The mayor, who won re-election in a bitterly partisan race last year, also could not resist taking a shot at President Donald Trump at Thursday’s news conference marking the start of replacing the old street lights.
Hours earlier, the White House announced plans to expand offshore drilling, potentially including off the Florida coast.
"On a day in which the Trump administration announced plans to take us backwards by reopening our gulf waters to oil and gas drilling, it’s nice to be able to talk about how we’re moving forward in our efforts to reduce our carbon footprint," Kriseman said in front of TV cameras at Silver Lake Park.
The city, however, is one of the last in the state, region and even in Pinellas County itself to adopt LED street lighting. That’s because it took several years for St. Petersburg to work out the details with Duke Energy, especially on how they would split the savings.
"We’d rather take our time and get it right than rush through and have to fix something that might not have been exactly the way we wanted it," Kriseman said.

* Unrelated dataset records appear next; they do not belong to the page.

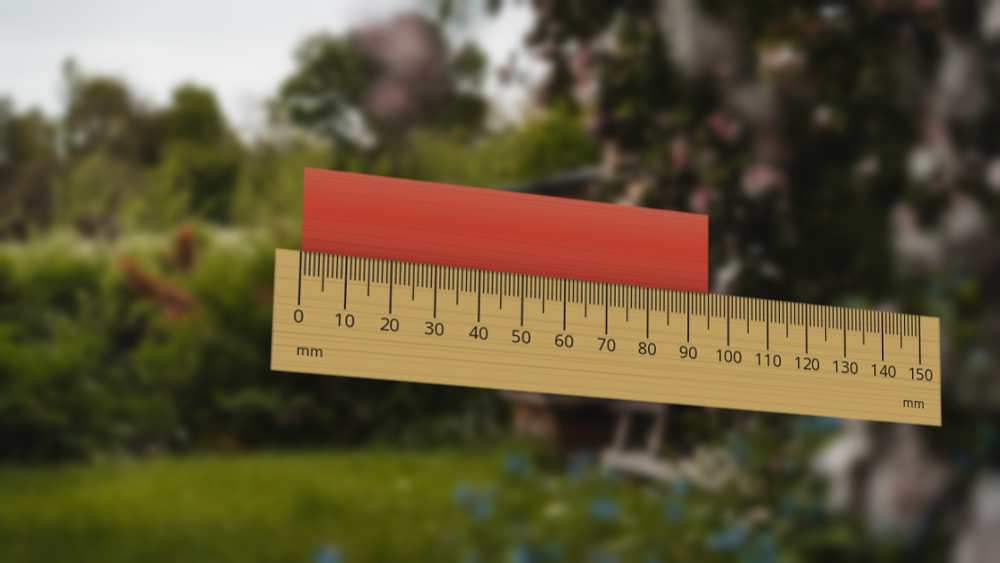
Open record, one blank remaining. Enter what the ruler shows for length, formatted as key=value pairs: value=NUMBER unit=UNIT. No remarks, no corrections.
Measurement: value=95 unit=mm
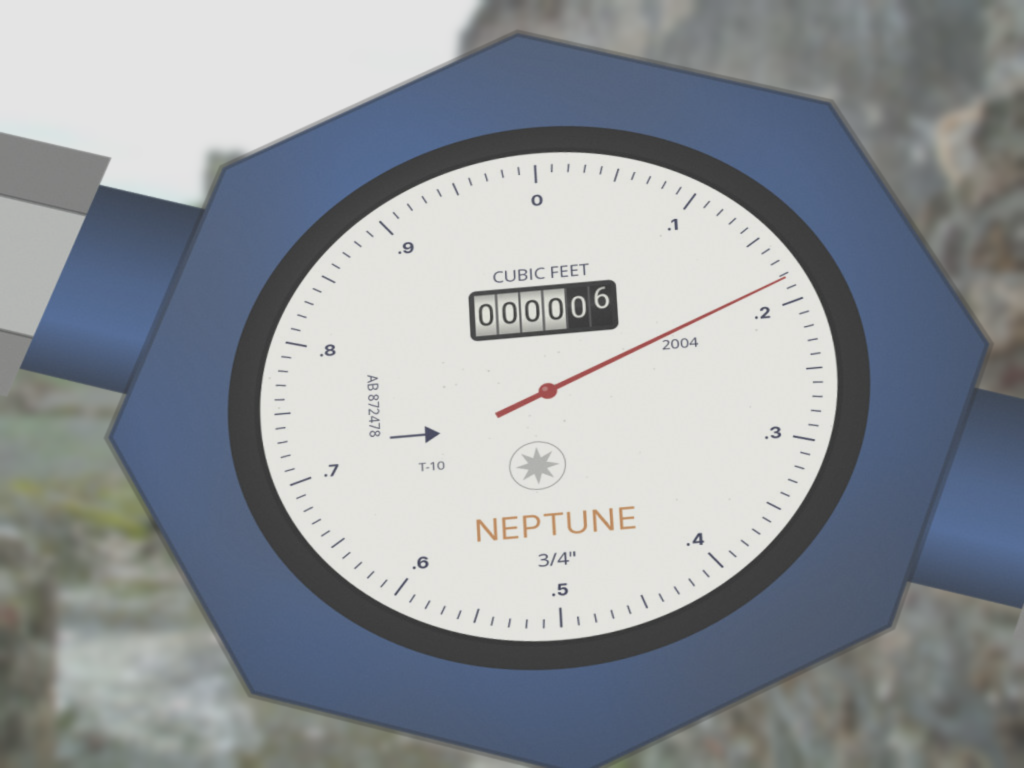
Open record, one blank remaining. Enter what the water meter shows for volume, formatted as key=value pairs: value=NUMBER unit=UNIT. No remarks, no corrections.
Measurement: value=6.18 unit=ft³
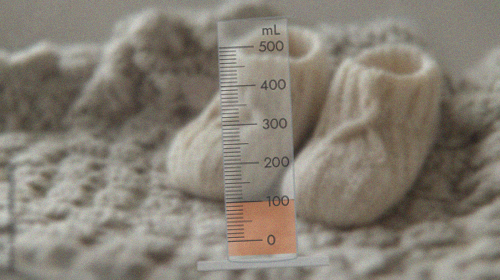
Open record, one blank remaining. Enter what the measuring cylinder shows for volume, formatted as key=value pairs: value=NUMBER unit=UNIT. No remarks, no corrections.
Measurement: value=100 unit=mL
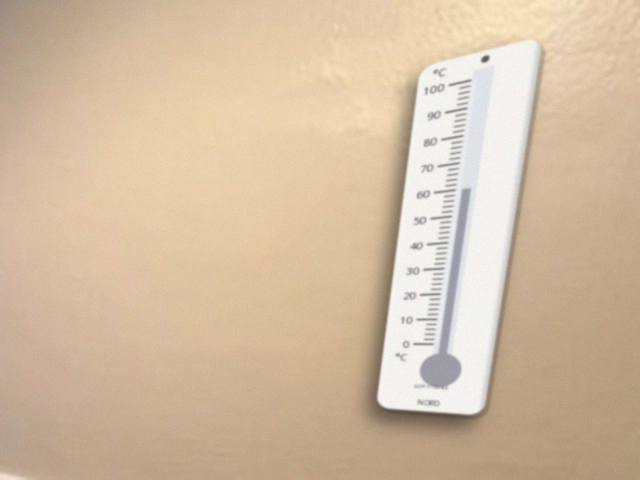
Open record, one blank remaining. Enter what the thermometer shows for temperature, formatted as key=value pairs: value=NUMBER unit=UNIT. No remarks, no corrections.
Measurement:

Former City Council member Karl Nurse and St. Petersburg police Chief Tony Holloway were instrumental in orchestrating the agreement, officials said. Improving public safety is a key goal of the new program, the mayor said.
"Brighter streets mean safer streets," Kriseman said. "Brighter, clearer streets also mean a healthier St. Pete. With greater visibility, kids can play and families can go for walks.

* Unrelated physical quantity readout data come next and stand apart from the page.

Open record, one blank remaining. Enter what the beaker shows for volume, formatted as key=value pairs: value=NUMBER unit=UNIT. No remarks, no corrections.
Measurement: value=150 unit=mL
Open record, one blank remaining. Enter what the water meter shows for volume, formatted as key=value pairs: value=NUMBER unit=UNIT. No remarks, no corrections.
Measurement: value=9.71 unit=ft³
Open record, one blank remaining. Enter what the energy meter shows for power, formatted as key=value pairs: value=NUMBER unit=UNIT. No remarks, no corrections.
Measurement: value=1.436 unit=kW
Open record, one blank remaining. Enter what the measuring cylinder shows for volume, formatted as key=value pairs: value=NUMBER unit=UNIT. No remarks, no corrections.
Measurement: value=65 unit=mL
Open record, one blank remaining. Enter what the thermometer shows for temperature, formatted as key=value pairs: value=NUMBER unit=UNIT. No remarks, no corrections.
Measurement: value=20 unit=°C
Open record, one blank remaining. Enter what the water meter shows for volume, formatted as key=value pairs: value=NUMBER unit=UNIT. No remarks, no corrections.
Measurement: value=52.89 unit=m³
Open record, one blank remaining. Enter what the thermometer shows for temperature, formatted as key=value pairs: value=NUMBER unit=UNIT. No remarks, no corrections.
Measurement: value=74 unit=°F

"So yes, we’re doing a lot more than just changing a light bulb here."
Nurse, whose term expired this week, joked that his beard was still red when he first started pushing for the city to make the switch to LED street lighting six years ago.
In 2013, he estimated it would save about $1.8 million. But he said to the Tampa Bay Times then that the impasse was because Duke Energy didn’t want to split the savings: "The problem is they just don’t want to do it." A company spokeswoman said then that the two sides were still negotiating.
The projected savings have dropped substantially since then. The new lights are now expected to save the city about $240,000 a year.
"One of the challenges in this is that the capital costs is all theirs, even though in the long run the costs are less," Nurse said. "They also generate less from power sales. So there’s not great motivation for power companies to do this."
But the bulbs use about half the power of the old ones and last longer, reducing the maintenance costs for Duke Energy.
"I’m really excited about this project that we’re going to be replacing the street lights with these new, bright, clean, efficient LED lights that are going to make our city just as beautiful at night as it is when the sun is shining in the day," Duke Energy Florida president Harry Sideris said.
The push to convert to LED street lighting is nearly a decade along. Los Angeles started it in 2009 and other U.S. cities soon followed. In 2013, Orlando started a $5 million effort to convert 14,000 neighborhood street lights. In 2014, Duke Energy started replacing all of Clearwater’s 11,290 incandescent lights.
Yet even as the two sides celebrated their new deal Thursday, there was still some disagreement. Sideris said the city would be getting all of the savings. Nurse said the two sides were splitting it: "We’d be happy to take all the savings, but a quarter million a year, that helps."
The important thing, mayoral spokesman Ben Kirby said, is that both the city and utility will benefit in the future.
"We’re excited about it," he said, calling it "one of those rare win-wins."